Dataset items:
######

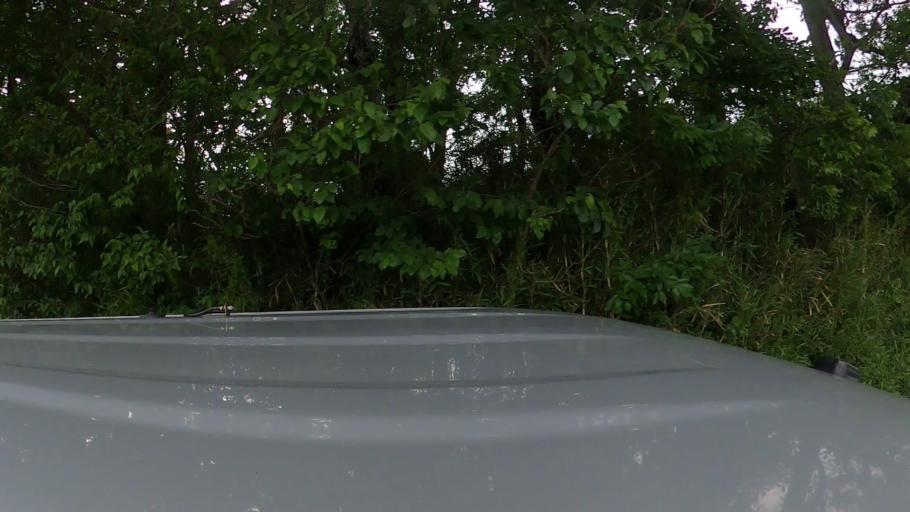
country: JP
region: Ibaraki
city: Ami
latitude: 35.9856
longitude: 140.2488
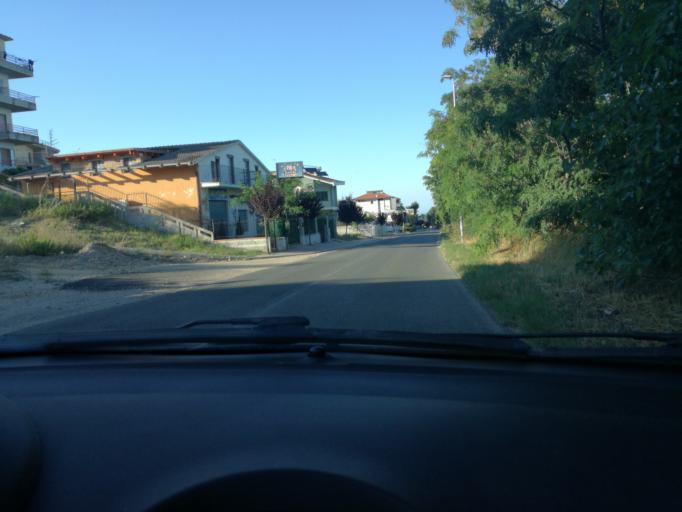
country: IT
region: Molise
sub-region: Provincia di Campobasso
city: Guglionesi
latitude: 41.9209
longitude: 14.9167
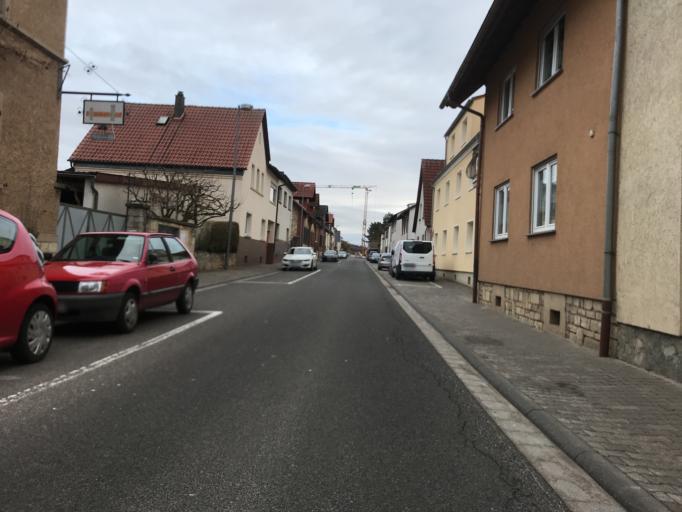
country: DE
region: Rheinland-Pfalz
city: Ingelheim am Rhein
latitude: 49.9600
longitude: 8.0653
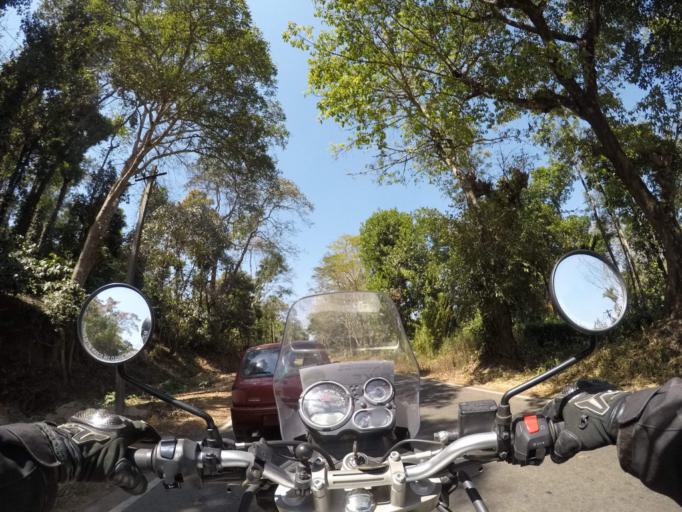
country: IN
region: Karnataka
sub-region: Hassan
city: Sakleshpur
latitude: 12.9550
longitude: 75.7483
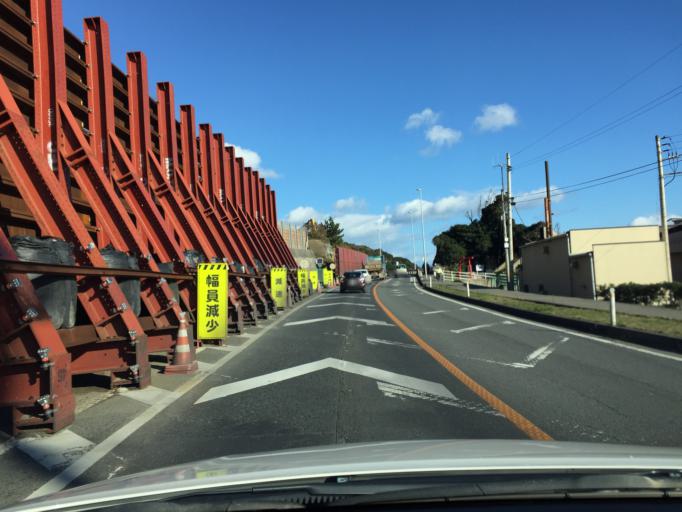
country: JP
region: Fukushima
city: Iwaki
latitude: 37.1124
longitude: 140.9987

######

▶ [GIVEN EXERCISE] Reproduce all of the lines above without any changes, leaving out the pictures.

▶ [FINISHED TASK]
country: JP
region: Ibaraki
city: Ami
latitude: 35.9856
longitude: 140.2488
country: IT
region: Molise
sub-region: Provincia di Campobasso
city: Guglionesi
latitude: 41.9209
longitude: 14.9167
country: DE
region: Rheinland-Pfalz
city: Ingelheim am Rhein
latitude: 49.9600
longitude: 8.0653
country: IN
region: Karnataka
sub-region: Hassan
city: Sakleshpur
latitude: 12.9550
longitude: 75.7483
country: JP
region: Fukushima
city: Iwaki
latitude: 37.1124
longitude: 140.9987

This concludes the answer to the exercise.